▶ GOAL OF THE EXERCISE: The whole listing that follows should be printed again, unchanged.
EXCERPTED RECORDS: Begin
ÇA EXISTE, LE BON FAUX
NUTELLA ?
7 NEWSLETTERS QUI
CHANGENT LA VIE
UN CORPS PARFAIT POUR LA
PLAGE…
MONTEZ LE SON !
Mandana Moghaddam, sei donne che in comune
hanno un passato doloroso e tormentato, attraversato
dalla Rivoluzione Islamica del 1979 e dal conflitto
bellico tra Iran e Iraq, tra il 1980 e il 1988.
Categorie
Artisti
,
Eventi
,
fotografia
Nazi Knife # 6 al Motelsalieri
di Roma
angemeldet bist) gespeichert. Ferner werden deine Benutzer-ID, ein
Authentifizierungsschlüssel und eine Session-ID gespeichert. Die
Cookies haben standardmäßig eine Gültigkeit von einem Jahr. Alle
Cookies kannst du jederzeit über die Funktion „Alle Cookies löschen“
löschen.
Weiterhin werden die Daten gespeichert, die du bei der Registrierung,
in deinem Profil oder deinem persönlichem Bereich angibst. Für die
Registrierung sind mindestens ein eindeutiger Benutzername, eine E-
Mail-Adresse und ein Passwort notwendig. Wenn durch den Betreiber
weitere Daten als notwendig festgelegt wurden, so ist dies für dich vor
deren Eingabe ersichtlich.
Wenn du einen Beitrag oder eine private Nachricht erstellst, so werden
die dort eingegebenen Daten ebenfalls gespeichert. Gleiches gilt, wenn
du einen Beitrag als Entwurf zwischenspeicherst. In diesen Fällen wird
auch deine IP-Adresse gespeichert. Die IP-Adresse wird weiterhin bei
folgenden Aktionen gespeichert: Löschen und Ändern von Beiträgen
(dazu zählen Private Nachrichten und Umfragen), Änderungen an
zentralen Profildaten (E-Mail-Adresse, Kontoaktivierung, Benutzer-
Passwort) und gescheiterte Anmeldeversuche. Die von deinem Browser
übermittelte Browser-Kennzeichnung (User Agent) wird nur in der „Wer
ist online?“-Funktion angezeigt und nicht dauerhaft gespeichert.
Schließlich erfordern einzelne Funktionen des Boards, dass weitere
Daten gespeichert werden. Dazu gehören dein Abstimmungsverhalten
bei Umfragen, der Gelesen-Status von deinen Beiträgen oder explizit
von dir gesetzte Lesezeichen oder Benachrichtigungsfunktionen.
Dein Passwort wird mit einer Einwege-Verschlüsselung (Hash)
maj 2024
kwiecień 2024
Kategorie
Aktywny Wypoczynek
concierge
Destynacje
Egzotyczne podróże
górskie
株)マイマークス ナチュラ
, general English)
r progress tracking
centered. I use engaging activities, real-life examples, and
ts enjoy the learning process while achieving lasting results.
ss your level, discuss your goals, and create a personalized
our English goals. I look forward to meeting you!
EXCERPTED RECORDS: End
▶ YOUR RESPONSE:
ÇA EXISTE, LE BON FAUX
NUTELLA ?
7 NEWSLETTERS QUI
CHANGENT LA VIE
UN CORPS PARFAIT POUR LA
PLAGE…
MONTEZ LE SON !
Mandana Moghaddam, sei donne che in comune
hanno un passato doloroso e tormentato, attraversato
dalla Rivoluzione Islamica del 1979 e dal conflitto
bellico tra Iran e Iraq, tra il 1980 e il 1988.
Categorie
Artisti
,
Eventi
,
fotografia
Nazi Knife # 6 al Motelsalieri
di Roma
angemeldet bist) gespeichert. Ferner werden deine Benutzer-ID, ein
Authentifizierungsschlüssel und eine Session-ID gespeichert. Die
Cookies haben standardmäßig eine Gültigkeit von einem Jahr. Alle
Cookies kannst du jederzeit über die Funktion „Alle Cookies löschen“
löschen.
Weiterhin werden die Daten gespeichert, die du bei der Registrierung,
in deinem Profil oder deinem persönlichem Bereich angibst. Für die
Registrierung sind mindestens ein eindeutiger Benutzername, eine E-
Mail-Adresse und ein Passwort notwendig. Wenn durch den Betreiber
weitere Daten als notwendig festgelegt wurden, so ist dies für dich vor
deren Eingabe ersichtlich.
Wenn du einen Beitrag oder eine private Nachricht erstellst, so werden
die dort eingegebenen Daten ebenfalls gespeichert. Gleiches gilt, wenn
du einen Beitrag als Entwurf zwischenspeicherst. In diesen Fällen wird
auch deine IP-Adresse gespeichert. Die IP-Adresse wird weiterhin bei
folgenden Aktionen gespeichert: Löschen und Ändern von Beiträgen
(dazu zählen Private Nachrichten und Umfragen), Änderungen an
zentralen Profildaten (E-Mail-Adresse, Kontoaktivierung, Benutzer-
Passwort) und gescheiterte Anmeldeversuche. Die von deinem Browser
übermittelte Browser-Kennzeichnung (User Agent) wird nur in der „Wer
ist online?“-Funktion angezeigt und nicht dauerhaft gespeichert.
Schließlich erfordern einzelne Funktionen des Boards, dass weitere
Daten gespeichert werden. Dazu gehören dein Abstimmungsverhalten
bei Umfragen, der Gelesen-Status von deinen Beiträgen oder explizit
von dir gesetzte Lesezeichen oder Benachrichtigungsfunktionen.
Dein Passwort wird mit einer Einwege-Verschlüsselung (Hash)
maj 2024
kwiecień 2024
Kategorie
Aktywny Wypoczynek
concierge
Destynacje
Egzotyczne podróże
górskie
株)マイマークス ナチュラ
, general English)
r progress tracking
centered. I use engaging activities, real-life examples, and
ts enjoy the learning process while achieving lasting results.
ss your level, discuss your goals, and create a personalized
our English goals. I look forward to meeting you!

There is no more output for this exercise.